** BEGIN Selected extract **

Pierce v. National Bank of Commerce in St. Louis

Decision Date06 November 1920
Docket Number5587.
Citation268 F. 487
PartiesPIERCE v. NATIONAL BANK OF COMMERCE IN ST. LOUIS.
CourtU.S. Court of Appeals — Eighth Circuit

Thomas W. White and Henry S. Priest, both of St. Louis, Mo. (Alton B. Parker, of New York City, and John F. Green, S.W. Fordyce Jr., and John H. Holliday, all of St. Louis, Mo., on the brief), for appellant.

George L. Edwards, of St. Louis, Mo. (Edward J. White, of St. Louis Mo., on the brief), for appellee.

Before SANBORN and CARLAND, Circuit Judges, and MUNGER, District judge.

SANBORN Circuit Judge.

** END Selected extract **
** BEGIN Given data **

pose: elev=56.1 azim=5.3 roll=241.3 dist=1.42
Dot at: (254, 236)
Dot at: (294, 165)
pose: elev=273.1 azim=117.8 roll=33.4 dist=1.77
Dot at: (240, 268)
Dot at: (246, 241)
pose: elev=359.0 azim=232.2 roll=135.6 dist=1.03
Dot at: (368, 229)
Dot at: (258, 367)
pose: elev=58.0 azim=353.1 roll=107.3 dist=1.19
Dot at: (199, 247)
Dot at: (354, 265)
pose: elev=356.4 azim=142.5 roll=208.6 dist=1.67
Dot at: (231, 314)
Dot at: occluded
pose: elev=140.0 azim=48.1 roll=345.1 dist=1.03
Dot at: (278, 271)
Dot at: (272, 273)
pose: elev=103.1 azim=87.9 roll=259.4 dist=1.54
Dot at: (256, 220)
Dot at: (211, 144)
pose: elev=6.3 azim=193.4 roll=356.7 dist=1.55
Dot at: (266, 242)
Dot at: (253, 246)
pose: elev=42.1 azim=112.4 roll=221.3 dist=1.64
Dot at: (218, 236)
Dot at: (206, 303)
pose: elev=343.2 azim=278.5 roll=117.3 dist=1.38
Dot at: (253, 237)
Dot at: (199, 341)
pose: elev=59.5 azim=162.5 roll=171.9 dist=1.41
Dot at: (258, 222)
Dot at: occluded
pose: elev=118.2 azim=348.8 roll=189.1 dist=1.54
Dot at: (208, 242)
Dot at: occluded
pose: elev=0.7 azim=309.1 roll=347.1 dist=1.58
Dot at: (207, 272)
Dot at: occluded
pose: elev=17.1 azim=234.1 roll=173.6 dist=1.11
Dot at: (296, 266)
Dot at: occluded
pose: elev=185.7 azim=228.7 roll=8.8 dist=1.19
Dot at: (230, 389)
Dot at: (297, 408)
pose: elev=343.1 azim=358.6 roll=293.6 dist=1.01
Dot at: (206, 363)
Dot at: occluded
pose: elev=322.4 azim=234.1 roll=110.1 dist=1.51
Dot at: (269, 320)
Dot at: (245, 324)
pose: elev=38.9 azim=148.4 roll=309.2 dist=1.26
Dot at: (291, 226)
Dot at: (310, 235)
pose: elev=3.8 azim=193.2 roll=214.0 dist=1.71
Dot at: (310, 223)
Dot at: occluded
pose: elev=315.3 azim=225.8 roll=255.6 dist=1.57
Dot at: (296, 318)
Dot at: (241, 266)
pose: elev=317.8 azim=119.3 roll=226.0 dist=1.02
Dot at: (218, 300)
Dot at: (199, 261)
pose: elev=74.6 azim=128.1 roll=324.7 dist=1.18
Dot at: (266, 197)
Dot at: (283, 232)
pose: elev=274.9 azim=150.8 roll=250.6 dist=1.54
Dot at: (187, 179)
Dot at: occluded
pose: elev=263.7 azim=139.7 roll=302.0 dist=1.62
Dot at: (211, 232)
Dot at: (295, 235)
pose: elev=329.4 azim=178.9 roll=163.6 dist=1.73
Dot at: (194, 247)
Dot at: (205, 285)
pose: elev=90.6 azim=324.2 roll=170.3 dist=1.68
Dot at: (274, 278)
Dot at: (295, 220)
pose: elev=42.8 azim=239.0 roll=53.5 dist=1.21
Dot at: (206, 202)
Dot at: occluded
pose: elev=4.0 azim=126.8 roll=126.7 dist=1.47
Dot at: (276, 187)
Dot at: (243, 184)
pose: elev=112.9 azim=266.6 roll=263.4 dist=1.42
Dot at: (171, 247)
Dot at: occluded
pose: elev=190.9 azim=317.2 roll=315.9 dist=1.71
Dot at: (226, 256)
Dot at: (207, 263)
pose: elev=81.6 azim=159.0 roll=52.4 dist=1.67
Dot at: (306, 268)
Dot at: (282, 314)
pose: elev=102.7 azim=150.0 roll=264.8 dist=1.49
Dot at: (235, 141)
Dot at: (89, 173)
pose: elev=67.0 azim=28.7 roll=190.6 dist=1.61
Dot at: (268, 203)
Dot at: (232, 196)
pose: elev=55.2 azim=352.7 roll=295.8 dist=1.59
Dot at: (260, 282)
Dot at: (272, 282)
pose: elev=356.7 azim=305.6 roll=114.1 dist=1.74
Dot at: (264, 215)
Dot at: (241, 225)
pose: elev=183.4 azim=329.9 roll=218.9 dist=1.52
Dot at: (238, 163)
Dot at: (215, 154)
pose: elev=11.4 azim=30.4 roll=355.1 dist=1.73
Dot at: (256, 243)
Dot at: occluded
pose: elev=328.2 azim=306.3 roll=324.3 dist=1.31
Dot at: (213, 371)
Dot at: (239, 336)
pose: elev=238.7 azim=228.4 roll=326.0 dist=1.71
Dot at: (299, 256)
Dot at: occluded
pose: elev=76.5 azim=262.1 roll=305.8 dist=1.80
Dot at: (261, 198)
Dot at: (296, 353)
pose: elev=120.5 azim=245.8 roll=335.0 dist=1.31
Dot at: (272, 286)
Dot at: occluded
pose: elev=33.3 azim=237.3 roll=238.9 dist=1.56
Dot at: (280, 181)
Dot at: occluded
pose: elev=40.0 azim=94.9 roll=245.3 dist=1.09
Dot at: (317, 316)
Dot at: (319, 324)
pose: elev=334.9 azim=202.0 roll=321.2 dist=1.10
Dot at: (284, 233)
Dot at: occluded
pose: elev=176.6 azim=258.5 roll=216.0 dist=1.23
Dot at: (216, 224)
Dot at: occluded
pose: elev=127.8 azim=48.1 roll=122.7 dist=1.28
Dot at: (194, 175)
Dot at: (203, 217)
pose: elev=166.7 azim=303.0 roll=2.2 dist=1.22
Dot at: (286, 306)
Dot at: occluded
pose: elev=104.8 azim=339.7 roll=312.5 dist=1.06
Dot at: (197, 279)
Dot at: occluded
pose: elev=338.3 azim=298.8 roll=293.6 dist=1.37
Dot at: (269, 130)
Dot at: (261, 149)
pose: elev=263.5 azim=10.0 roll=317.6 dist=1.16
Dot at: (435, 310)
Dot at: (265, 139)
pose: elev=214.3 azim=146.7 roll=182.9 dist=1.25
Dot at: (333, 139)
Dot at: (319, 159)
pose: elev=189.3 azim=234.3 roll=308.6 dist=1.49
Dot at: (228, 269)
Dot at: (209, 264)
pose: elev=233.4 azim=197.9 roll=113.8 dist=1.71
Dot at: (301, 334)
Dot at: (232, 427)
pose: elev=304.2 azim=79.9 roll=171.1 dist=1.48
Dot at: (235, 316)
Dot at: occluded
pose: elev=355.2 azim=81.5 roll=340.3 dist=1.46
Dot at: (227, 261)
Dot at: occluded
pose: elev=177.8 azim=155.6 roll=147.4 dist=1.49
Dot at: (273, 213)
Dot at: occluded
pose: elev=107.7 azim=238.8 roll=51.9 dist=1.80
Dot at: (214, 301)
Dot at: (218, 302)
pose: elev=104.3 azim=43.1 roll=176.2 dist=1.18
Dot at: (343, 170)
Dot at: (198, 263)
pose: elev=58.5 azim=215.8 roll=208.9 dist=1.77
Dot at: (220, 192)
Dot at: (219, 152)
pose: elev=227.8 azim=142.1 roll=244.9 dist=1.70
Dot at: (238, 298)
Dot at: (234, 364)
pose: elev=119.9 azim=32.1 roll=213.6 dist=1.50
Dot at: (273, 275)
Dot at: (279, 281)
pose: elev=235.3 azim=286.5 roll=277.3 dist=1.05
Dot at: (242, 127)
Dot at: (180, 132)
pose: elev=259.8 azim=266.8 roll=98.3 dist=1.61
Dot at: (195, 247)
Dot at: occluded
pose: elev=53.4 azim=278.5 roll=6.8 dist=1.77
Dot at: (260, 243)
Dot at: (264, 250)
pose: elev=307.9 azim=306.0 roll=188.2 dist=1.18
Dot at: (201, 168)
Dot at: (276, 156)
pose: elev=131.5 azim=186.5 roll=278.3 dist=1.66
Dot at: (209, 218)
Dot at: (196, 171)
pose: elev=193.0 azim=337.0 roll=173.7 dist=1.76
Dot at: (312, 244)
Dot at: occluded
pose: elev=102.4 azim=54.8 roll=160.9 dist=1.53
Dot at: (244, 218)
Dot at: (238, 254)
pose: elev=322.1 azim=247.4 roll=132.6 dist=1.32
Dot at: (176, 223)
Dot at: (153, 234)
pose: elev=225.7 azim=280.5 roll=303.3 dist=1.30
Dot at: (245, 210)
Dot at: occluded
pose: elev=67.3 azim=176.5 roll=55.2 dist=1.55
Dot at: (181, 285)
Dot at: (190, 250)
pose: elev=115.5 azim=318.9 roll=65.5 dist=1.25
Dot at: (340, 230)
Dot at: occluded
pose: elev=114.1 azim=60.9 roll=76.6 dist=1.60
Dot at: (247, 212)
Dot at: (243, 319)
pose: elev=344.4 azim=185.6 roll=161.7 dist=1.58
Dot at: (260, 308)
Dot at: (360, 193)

** END Given data **

▶ Instructions for the task
Using the case header, answer:
1. On what date was the case decided?
2. Which court heard it?
3. Who is named first as counsel for the appellee?

▶ Finished answer
1. 06 November 1920
2. U.S. Court of Appeals — Eighth Circuit
3. George L. Edwards, of St. Louis, Mo.